It is next contended that the court erred in refusing to hold as law appellant's propositions that appellee could not compel it to build, construct, or maintain a crossing over its tracks, or keep gates or flagmen at said crossing, and that it had a right to compensation for doing these things. This same contention was raised by the appellant in Chicago & N. W. Ry. Co. v. City of Chicago, 140 III. 309, 29 N. E. 1109, and after full consideration of the authorities it was not sustained. See, also, Lake Shore & M. S. Ry. Co. v. City of Chicago, 148 Ill. 509, 37 N. E. 88; Chicago, B. & Q. R. Co. v. Same, 149 Ill. 457, 37 N. E. 78; Chicago & A. R. Co. v. City of Pontiac, supra.
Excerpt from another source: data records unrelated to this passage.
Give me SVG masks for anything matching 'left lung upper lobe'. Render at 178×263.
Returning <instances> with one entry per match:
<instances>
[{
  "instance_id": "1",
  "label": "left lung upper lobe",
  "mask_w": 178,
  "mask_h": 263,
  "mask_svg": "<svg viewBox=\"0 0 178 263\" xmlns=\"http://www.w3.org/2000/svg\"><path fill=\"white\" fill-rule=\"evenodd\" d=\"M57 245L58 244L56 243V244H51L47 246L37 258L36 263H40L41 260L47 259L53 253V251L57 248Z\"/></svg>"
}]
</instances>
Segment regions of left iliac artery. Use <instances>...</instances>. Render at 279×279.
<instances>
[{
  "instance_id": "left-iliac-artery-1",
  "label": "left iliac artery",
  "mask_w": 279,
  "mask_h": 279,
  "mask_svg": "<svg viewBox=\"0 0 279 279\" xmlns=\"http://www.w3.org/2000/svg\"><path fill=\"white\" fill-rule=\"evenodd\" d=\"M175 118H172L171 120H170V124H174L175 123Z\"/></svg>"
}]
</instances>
It is further contended that the damages allowed were inadequate. By the testimony of appellant's own witnesses it was shown that the cost of extending the platforms, removing the oil house, and moving a frog which would have to be moved, would not exceed $215. The court awarded $238 damages. The evidence as to the damages sustained by the company by reason of the inconvenience and increased difficulty of hand

ling its trains and business on account of the opening of the street was conflicting. No more men would be required, and its business would suffer no loss. No damages could be allowed appellant on account of being compelled to render obedience to police regulations to secure the common welfare. See cases above cited. The court, sitting as a jury, heard the evidence, saw the witnesses, and weighed their conflicting statements, and the amount allowed is not palpably against the weight of the evidence. No error appearing, the judgment must be affirmed.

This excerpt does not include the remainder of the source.